Shafaqna India: Air India will replace and send the impacted fuel control switch (FCS) module from its Boeing 787 aircraft operating flight AI132 to Boeing for detailed inspection, even as fresh disclosures show the component had completed less than 20 per cent of its certified service life, sources said on Tuesday, adding that over half of Air India’s 787 fleet had been inspected and nothing suspicious was found.
Sources said the component in question had logged only 3,440 hours against a total certified life of 20,000 hours when the defect was reported. “The issue is with a specific component, not the aircraft. The component will be changed on the aircraft and sent to the OEM for further checks,” they said.
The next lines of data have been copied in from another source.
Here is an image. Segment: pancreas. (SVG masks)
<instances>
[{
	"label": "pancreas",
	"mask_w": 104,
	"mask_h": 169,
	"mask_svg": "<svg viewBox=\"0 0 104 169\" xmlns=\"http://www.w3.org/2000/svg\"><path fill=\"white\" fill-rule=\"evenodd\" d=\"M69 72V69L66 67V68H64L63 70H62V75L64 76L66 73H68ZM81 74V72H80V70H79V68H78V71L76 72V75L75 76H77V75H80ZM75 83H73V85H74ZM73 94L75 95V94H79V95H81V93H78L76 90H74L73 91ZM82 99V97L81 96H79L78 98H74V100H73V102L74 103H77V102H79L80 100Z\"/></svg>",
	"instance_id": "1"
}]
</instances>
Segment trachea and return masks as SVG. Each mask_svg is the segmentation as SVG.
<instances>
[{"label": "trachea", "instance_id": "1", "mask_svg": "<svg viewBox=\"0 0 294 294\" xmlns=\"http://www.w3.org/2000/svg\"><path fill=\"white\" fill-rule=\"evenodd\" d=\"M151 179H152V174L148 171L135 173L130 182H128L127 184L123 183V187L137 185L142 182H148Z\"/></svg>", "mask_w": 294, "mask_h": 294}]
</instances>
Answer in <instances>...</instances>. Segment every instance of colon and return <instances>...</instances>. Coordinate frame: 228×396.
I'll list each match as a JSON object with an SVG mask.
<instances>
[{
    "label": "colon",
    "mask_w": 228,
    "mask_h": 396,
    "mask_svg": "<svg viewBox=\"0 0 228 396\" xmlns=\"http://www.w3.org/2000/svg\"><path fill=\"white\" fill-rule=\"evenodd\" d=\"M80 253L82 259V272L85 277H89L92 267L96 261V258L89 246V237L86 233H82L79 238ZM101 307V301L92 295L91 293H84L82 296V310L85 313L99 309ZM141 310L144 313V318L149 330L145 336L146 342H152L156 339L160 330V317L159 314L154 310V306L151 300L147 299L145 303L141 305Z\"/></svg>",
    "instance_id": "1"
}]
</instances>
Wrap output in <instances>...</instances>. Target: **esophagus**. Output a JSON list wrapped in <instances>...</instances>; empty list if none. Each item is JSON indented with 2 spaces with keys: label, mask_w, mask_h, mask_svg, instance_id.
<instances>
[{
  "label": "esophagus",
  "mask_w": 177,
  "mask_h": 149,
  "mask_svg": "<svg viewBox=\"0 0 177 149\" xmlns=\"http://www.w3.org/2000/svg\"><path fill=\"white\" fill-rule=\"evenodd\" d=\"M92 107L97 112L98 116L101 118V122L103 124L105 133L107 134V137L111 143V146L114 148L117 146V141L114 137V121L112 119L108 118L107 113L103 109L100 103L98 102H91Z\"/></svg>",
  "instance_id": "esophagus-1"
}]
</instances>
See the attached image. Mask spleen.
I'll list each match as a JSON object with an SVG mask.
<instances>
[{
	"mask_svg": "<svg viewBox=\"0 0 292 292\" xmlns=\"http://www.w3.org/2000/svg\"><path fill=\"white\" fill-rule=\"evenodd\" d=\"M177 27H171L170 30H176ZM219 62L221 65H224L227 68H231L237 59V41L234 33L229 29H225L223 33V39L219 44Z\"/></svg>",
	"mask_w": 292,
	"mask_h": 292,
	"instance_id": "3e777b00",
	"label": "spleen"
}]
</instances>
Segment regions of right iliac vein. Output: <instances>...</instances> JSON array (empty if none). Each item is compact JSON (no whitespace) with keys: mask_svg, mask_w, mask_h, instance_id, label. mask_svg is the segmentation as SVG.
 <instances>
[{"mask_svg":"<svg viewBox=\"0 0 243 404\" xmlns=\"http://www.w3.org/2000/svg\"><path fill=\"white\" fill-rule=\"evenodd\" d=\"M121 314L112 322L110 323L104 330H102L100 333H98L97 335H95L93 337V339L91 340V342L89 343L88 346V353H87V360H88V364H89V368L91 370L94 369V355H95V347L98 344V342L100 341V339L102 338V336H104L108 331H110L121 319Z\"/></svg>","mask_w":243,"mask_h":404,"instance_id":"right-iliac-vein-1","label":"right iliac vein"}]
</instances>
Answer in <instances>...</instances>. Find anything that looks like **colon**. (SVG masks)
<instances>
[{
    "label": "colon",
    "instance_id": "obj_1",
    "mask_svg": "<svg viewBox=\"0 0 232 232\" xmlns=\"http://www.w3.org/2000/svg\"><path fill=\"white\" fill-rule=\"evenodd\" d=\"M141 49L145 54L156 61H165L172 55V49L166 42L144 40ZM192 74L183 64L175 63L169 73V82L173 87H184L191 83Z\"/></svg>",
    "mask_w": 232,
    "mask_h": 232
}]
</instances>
The development comes a day after Air India grounded the aircraft and reported the matter to the Directorate General of Civil Aviation (DGCA), following concerns flagged by a pilot over the fuel control switch, a critical engine control, on a Boeing 787 operating the London-Bengaluru sector.
In an internal memo to pilots operating Boeing 787 aircraft, Air India’s senior vice-president for flight operations Manish Uppal said they had escalated the matter to Boeing for “priority evaluation” and had initiated precautionary fleet-wide re-inspection of the fuel control switch latch.
“In the interim, while we await Boeing’s response, our engineers — out of abundance of caution — have initiated precautionary fleet-wide re-inspection of the fuel control switch (FCS) latch to verify normal operations. To date, no adverse findings have been reported on the aircraft for which this re-inspection is completed,” Uppal said, according to the memo accessed by The Tribune.